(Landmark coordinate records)

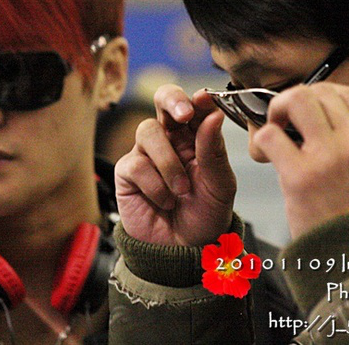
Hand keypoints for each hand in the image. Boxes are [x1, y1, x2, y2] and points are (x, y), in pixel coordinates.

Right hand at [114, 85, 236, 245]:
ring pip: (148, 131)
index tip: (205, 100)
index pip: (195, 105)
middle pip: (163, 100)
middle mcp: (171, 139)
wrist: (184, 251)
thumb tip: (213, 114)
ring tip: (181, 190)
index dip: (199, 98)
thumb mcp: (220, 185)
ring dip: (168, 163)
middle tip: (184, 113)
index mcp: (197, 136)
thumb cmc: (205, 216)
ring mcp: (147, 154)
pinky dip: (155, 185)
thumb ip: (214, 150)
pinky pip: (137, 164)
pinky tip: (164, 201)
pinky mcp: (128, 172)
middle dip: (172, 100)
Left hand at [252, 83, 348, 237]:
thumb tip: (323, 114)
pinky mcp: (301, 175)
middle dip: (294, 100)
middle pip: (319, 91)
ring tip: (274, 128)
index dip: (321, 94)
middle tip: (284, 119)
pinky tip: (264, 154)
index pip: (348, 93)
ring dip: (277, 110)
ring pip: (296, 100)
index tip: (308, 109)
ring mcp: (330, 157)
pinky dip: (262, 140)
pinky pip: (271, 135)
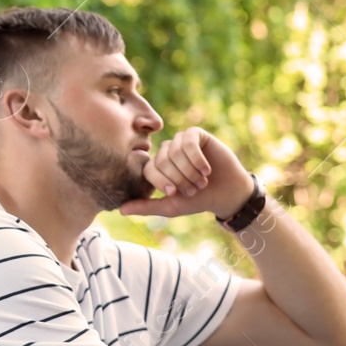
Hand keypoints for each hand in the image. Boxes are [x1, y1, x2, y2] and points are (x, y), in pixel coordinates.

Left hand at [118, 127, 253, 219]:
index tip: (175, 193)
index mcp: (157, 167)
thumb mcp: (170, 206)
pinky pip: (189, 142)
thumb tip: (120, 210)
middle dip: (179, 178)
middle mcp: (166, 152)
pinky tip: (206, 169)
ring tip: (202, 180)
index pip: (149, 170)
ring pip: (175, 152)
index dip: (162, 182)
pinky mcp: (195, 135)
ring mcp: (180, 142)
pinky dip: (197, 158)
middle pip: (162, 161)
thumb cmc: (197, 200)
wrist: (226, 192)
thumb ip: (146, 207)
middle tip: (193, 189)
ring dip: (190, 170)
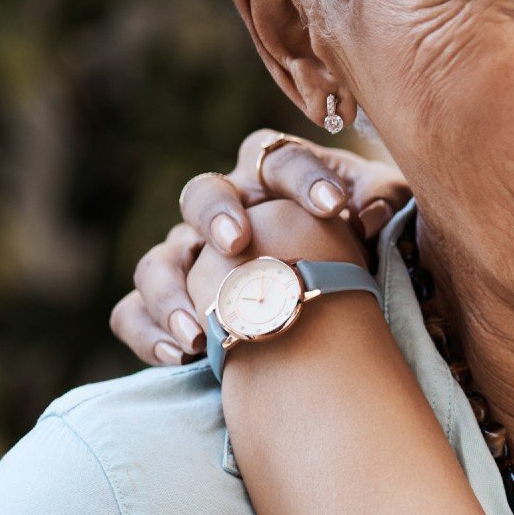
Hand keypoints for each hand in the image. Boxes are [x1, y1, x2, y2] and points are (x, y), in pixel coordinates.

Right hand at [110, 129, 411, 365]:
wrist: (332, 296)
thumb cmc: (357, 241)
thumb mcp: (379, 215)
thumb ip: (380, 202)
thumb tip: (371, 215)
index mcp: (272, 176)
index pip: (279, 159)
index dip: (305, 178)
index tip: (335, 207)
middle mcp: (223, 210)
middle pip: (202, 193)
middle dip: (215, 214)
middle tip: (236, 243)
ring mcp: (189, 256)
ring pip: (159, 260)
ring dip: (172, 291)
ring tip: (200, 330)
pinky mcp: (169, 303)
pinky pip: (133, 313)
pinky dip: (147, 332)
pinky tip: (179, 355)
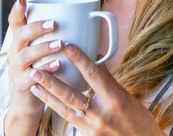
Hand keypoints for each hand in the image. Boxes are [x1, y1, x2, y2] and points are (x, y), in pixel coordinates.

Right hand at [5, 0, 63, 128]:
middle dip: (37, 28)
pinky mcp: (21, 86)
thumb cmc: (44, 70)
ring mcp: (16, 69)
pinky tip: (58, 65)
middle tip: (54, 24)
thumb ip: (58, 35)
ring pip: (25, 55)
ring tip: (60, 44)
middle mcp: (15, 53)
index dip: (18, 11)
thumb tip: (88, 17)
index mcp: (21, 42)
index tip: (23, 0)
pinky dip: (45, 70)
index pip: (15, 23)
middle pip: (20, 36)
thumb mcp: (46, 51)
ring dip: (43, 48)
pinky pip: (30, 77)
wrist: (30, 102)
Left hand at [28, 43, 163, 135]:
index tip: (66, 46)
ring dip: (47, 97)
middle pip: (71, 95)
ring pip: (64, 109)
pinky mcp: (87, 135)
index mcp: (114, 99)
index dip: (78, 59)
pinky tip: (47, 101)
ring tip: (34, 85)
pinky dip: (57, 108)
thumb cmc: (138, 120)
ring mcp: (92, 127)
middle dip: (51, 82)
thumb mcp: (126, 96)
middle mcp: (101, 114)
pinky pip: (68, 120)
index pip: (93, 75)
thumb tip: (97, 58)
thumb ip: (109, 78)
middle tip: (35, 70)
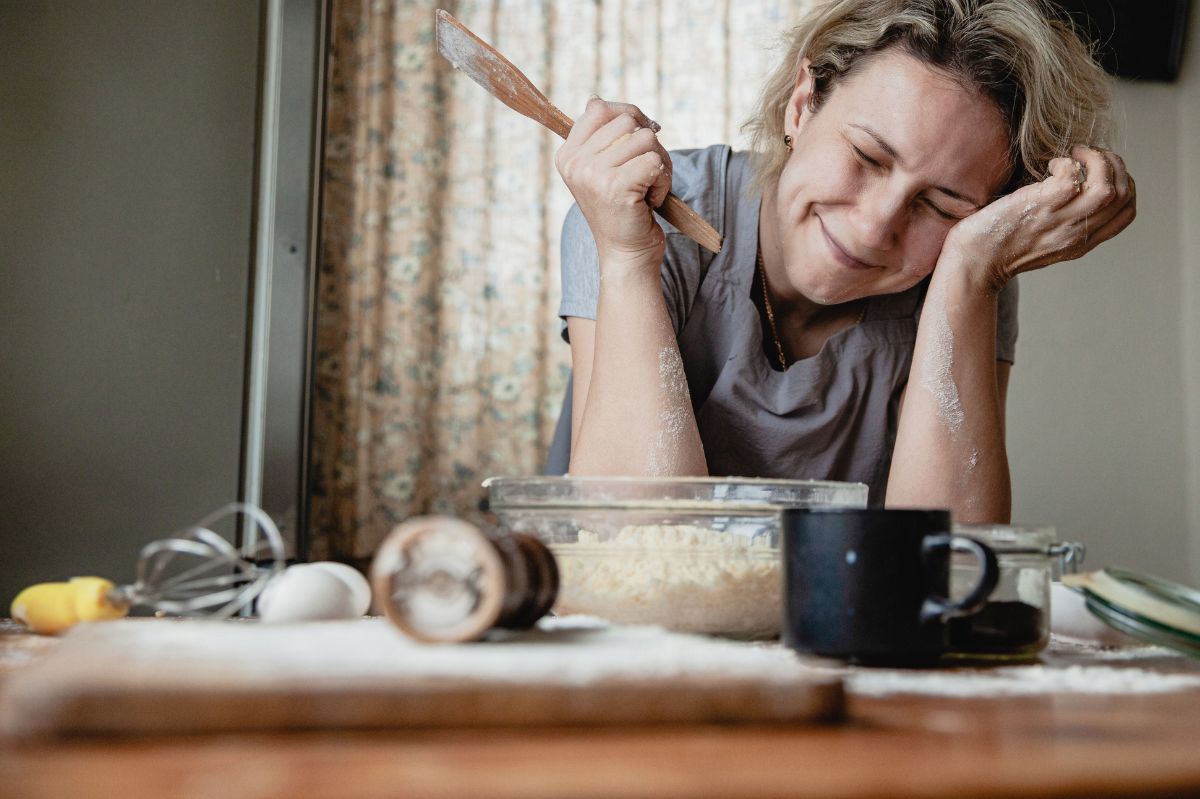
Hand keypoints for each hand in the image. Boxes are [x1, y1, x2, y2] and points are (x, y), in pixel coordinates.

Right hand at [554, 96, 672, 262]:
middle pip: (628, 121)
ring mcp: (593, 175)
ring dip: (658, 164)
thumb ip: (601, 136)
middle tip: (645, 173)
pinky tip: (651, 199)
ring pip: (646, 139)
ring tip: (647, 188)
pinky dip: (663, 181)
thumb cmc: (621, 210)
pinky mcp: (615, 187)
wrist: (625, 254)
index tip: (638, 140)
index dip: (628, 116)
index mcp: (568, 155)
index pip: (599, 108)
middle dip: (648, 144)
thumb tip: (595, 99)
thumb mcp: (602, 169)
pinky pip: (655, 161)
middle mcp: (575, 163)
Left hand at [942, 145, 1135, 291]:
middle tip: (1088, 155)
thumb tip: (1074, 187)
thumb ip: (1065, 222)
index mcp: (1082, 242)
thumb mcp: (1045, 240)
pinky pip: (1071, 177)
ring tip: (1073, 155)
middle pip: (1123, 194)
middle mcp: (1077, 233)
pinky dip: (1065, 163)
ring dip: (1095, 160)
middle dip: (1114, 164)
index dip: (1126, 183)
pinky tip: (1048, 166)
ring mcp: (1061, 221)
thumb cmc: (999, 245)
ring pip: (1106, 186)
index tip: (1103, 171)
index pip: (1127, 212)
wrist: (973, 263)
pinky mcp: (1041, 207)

Task instructions: Please repeat all of the data exactly as it stands, leaving the pictures out.

Expected output:
Hand keypoints for each hand in the image. Boxes are [x1, y1, x2, y2] and points are (x, y), in pixel coordinates.

Right hand at [114, 85, 236, 245]:
ring pip: (148, 131)
index tip: (205, 100)
index pip: (195, 105)
middle pip: (163, 100)
middle mcp: (171, 139)
wrist: (184, 251)
thumb tip: (213, 114)
ring tip: (181, 190)
index dip: (199, 98)
thumb mcp: (220, 185)
ring dip: (168, 163)
middle tip: (184, 113)
index mcp: (197, 136)
thumb cmc: (205, 216)
ring mcp: (147, 154)
pinky dip: (155, 185)
thumb ip: (214, 150)
pinky pip: (137, 164)
pinky tip: (164, 201)
pinky mcp: (128, 172)
middle dip: (172, 100)
Left hand at [252, 83, 348, 237]:
thumb tip: (323, 114)
pinky mcp: (301, 175)
middle dip: (294, 100)
middle pip: (319, 91)
ring tip: (274, 128)
index dip: (321, 94)
middle tip: (284, 119)
pinky tip: (264, 154)
index pip: (348, 93)
ring dip: (277, 110)
ring pip: (296, 100)
index tip: (308, 109)
ring mcp: (330, 157)
pinky dip: (262, 140)
pinky pip: (271, 135)
Hand keypoints for each hand in the image. Boxes are [x1, y1, x2, y2] and points are (x, y), in pixel coordinates.

Left hand at [118, 127, 253, 219]:
index tip: (175, 193)
index mcp: (157, 167)
thumb mcp: (170, 206)
pinky pip: (189, 142)
thumb tip: (120, 210)
middle dip: (179, 178)
middle mcp: (166, 152)
pinky tip: (206, 169)
ring tip: (202, 180)
index pip: (149, 170)
ring pip: (175, 152)
index dip: (162, 182)
pinky mcp: (195, 135)
ring mcp: (180, 142)
pinky dip: (197, 158)
middle pip: (162, 161)
thumb cmc: (197, 200)
wrist: (226, 192)
thumb ip: (146, 207)
middle tip: (193, 189)
ring dip: (190, 170)
Hand keypoints for each hand in the image. Boxes are [x1, y1, x2, y2] and points are (x, y), in pixel coordinates.

Right hand at [110, 129, 411, 365]:
wrist: (332, 296)
thumb cmc: (357, 241)
thumb mcp: (379, 215)
thumb ip: (380, 202)
thumb tip: (371, 215)
index mcp: (272, 176)
index pip: (279, 159)
index dip: (305, 178)
index tip: (335, 207)
middle mcp: (223, 210)
middle pip: (202, 193)
middle dip: (215, 214)
middle tip: (236, 243)
ring mcp: (189, 256)
ring pip: (159, 260)
ring dip: (172, 291)
ring tip: (200, 330)
pinky mcp: (169, 303)
pinky pip: (133, 313)
pinky dip: (147, 332)
pinky tip: (179, 355)
Hand keypoints for each hand in the image. Boxes are [x1, y1, x2, y2] and points are (x, y), in pixel coordinates.

Right hand at [5, 0, 63, 128]:
middle dip: (37, 28)
pinky mcp: (21, 86)
thumb cmc: (44, 70)
ring mcp: (16, 69)
pinky tip: (58, 65)
middle tip: (54, 24)
thumb ip: (58, 35)
ring pip: (25, 55)
ring tip: (60, 44)
middle mcp: (15, 53)
index dip: (18, 11)
thumb tip: (88, 17)
index mcp: (21, 42)
index tip: (23, 0)
pinky dip: (45, 70)
index pip: (15, 23)
middle pip: (20, 36)
thumb mcp: (46, 51)
ring dip: (43, 48)
pinky pip: (30, 77)
wrist: (30, 102)
Left hand at [28, 43, 163, 135]:
index tip: (66, 46)
ring dip: (47, 97)
middle pip: (71, 95)
ring pip: (64, 109)
pinky mcp: (87, 135)
index mcp: (114, 99)
index dip: (78, 59)
pinky tip: (47, 101)
ring tip: (34, 85)
pinky dip: (57, 108)
thumb cmc: (138, 120)
ring mcp: (92, 127)
middle dip: (51, 82)
thumb mcp: (126, 96)
middle mcp: (101, 114)
pinky pip: (68, 120)
index pip: (93, 75)
thumb tip: (97, 58)
thumb ip: (109, 78)
middle tip: (35, 70)
Hand keypoints for each hand in the image. Boxes are [x1, y1, x2, y2] and points are (x, y), in pixel coordinates.

Right hand at [554, 96, 672, 262]:
middle pip: (628, 121)
ring mcp: (593, 175)
ring dip: (658, 164)
thumb ip: (601, 136)
middle tip: (645, 173)
pinky tip: (651, 199)
ring pip: (646, 139)
ring tip: (647, 188)
pinky dip: (663, 181)
thumb cmc: (621, 210)
pinky mcp: (615, 187)
wrist: (625, 254)
index tip: (638, 140)
index dip: (628, 116)
index mcp: (568, 155)
index pip: (599, 108)
middle dip: (648, 144)
thumb tip: (595, 99)
thumb mcp: (602, 169)
pinky pip: (655, 161)
middle mcp: (575, 163)
Left hand at [942, 145, 1135, 291]:
middle tip: (1088, 155)
thumb tip: (1074, 187)
thumb ip: (1065, 222)
index mcp: (1082, 242)
thumb mcp: (1045, 240)
pinky pip: (1071, 177)
ring tip: (1073, 155)
middle pip: (1123, 194)
middle mcp: (1077, 233)
pinky dip: (1065, 163)
ring dip: (1095, 160)
middle dip: (1114, 164)
index dip: (1126, 183)
pinky tip: (1048, 166)
ring mcp: (1061, 221)
thumb cmc: (999, 245)
ring pip: (1106, 186)
index tip: (1103, 171)
index pip: (1127, 212)
wrist: (973, 263)
pinky mcp: (1041, 207)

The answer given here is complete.